17 % des salariés du secteur marchand, contre 11 % seulement il y a vingt ans, sont payés au SMIC. Non rebuté par des fraudes massives en raison de la médiocre sécurisation du dispositif, le gouvernement Villepin a décidé de revaloriser la Prime pour l'emploi (PPE) afin qu'elle arrive à représenter jusqu'à un treizième mois pour un salarié rémunéré au SMIC. Cette prime aurait pour but d'inciter les chômeurs à reprendre un emploi. en leur assurant un revenu global supérieur, à la fois au salaire minimum mais surtout aux minima sociaux.
En réalité, en faisant payer cette prime par les contribuables, le gouvernement reconnaît que, sans ce coup de pouce fiscal, d'une part, le SMIC ne constitue plus un minimum vital décent, d'autre part, les entreprises ne peuvent plus verser davantage à leurs travailleurs les moins qualifiés. C'est sans doute vrai pour celles qui sont en concurrence directe avec l' économie mondialisée. Pour les autres, c'est plus discutable.
Une première question se pose : cette prime évaluée à 4 milliards est-elle efficace ? Certes, elle améliore un peu la vie des smicards, mais contribue-t-elle vraiment au retour à l'emploi ? A-t-elle un impact sur la consommation de produits nationaux et donc sur le chômage ?
Dans la foulée, le gouvernement qui n'a de cesse d'augmenter les prélèvements sur les particuliers - on peut s'attendre à une flambée des impôts après les élections présidentielle et législatives de 2012 quels que soient les vainqueurs ! - annonce la suppression des charges sociales au niveau du SMIC pour les entreprises de moins de 20 salariés pour un coût estimé à 640 millions. Rappelons que 19 milliards sont déjà mobilisés pour compenser la baisse des charges sociales au bénéfice des entreprises dont les rémunérations de leurs salariés sont égales ou légèrement supérieures au SMIC...
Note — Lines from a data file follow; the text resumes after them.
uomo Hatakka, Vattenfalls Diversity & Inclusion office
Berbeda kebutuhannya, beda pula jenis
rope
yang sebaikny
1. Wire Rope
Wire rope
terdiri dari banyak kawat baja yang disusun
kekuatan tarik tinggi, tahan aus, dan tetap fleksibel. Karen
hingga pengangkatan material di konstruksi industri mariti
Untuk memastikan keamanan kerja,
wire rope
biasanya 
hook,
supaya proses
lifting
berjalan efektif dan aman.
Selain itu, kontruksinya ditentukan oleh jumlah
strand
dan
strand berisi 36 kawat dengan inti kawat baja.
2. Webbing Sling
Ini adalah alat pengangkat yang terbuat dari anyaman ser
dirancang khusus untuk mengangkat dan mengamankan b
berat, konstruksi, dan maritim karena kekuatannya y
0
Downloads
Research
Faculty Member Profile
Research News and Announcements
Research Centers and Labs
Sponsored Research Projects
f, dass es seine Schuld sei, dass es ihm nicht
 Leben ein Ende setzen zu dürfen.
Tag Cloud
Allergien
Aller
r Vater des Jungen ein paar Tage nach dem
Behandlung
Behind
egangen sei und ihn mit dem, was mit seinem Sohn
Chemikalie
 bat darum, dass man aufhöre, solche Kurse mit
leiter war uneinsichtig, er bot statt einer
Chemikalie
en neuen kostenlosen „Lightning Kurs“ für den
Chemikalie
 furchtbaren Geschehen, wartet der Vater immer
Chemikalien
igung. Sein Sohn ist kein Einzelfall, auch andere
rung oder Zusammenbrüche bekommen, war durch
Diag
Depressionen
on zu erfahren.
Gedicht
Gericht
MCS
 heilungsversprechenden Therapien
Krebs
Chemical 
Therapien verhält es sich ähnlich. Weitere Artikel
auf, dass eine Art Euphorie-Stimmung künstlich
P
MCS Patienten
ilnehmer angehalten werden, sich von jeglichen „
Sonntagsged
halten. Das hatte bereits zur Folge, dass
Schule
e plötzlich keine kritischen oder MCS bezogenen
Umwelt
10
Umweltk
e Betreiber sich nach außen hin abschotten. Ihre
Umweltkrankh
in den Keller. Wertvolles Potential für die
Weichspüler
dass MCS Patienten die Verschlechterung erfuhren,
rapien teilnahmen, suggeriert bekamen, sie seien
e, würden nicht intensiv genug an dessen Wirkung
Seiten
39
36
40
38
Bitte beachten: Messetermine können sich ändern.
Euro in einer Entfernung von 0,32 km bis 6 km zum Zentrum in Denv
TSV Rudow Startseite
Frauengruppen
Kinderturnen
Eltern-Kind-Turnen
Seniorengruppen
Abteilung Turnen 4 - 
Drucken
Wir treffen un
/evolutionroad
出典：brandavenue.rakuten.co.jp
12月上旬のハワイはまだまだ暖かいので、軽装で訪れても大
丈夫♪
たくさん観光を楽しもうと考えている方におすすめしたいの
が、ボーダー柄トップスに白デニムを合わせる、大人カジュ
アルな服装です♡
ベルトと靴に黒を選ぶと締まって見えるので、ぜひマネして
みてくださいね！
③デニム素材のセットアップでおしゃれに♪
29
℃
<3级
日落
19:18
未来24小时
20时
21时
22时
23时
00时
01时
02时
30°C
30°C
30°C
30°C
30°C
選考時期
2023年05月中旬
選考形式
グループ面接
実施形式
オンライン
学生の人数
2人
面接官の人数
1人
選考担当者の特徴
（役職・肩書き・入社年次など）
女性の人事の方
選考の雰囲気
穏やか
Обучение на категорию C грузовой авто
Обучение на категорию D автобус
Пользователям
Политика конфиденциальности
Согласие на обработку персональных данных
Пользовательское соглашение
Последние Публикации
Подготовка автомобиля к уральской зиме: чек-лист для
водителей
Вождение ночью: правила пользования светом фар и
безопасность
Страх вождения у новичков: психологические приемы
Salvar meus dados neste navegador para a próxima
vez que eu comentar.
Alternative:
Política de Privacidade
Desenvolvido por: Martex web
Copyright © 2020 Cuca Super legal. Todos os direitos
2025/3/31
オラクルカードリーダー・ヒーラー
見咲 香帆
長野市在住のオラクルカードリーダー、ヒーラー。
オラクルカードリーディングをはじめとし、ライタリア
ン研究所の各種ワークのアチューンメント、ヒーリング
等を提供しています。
Là encore, connaît-on les effets des baisses de charges dont le coût fiscal cumulé à celui de la PPE équivaut à environ la moitié des recettes de l'impôt sur le revenu ?
Est-il viable et légitime de subventionner le travail ? Sans la PPE, compte tenu du faible écart entre le SMIC et les minima sociaux, parmi les 9 millions de salariés au SMIC, combien n'iraient pas travailler ? Est-il sain que 7 millions de salariés supplémentaires soient tributaires des baisses de charges dont le coût s'élève, insistons encore, à 19 milliards ?
Faire subventionner le travail de 16 millions de salariés démontre-t-il que l'économie française n'est plus compétitive ou les syndicats patronaux sont-ils si persuasifs qu'ils réussissent à faire financer par les contribuables, sous forme d'impôts qui ne servent plus à la consommation ou à l'investissement, des charges que les entreprises devraient supporter seules ?
La "smicardisation" des salariés, paupérisation institutionnalisée, synonyme de démotivation au travail et d'insécurité sociale, semble ainsi en voie d'accélération. Certains affirment que, très vite, un salarié sur cinq devrait être concerné. Et comme la pression des économies dans lesquelles les salariés sont payés à un niveau ridicule par rapport au SMIC ne se relâche pas, les salaires français continueront inexorablement à être tirés vers le bas. Sans que la position de l'économie française retrouve de la vigueur sur les marchés extérieurs. La production industrielle française s'essouffle selon l'Insee.
Avec le chèque-transport, le gouvernement, une nouvelle fois, se propose d'accroître le pouvoir d'achat des salariés. Pour mettre un baume sur les plaies créées par les fluctuations du prix du pétrole, donc de l'essence à la pompe, l'Etat veut partager la facture du chèque-transport avec les entreprises volontaires. Comment l'Etat financera-t-il les 55 millions au titre du chèque-transport, dont 20 millions pour celui qui sera accordé à l'ensemble des agents de l'Etat, sinon par des prélèvements ou de l'endettement ? Décidément, depuis trente ans, rien ne change. Le pouvoir d'achat ne peut progresser sans création de richesse nouvelle. Il faut permettre aux salariés, dans les secteurs où l'économie est encore active, de travailler au delà de 35 heures, de faire des heures supplémentaires. Ce sont ces heures-là qu'il faut exonérer. Ou bien alors, puisque personne n'ose proposer que l'Europe se protège à ses frontières par des droits douaniers adaptés, que l'on ait donc le courage de dire aux salariés européens qu'avant que les rémunérations des salariés indiens, chinois, brésiliens ne rattrapent les leurs, ils devront concevoir et accepter de voir baisser leurs salaires au niveau de ceux des travailleurs de Chine par exemple.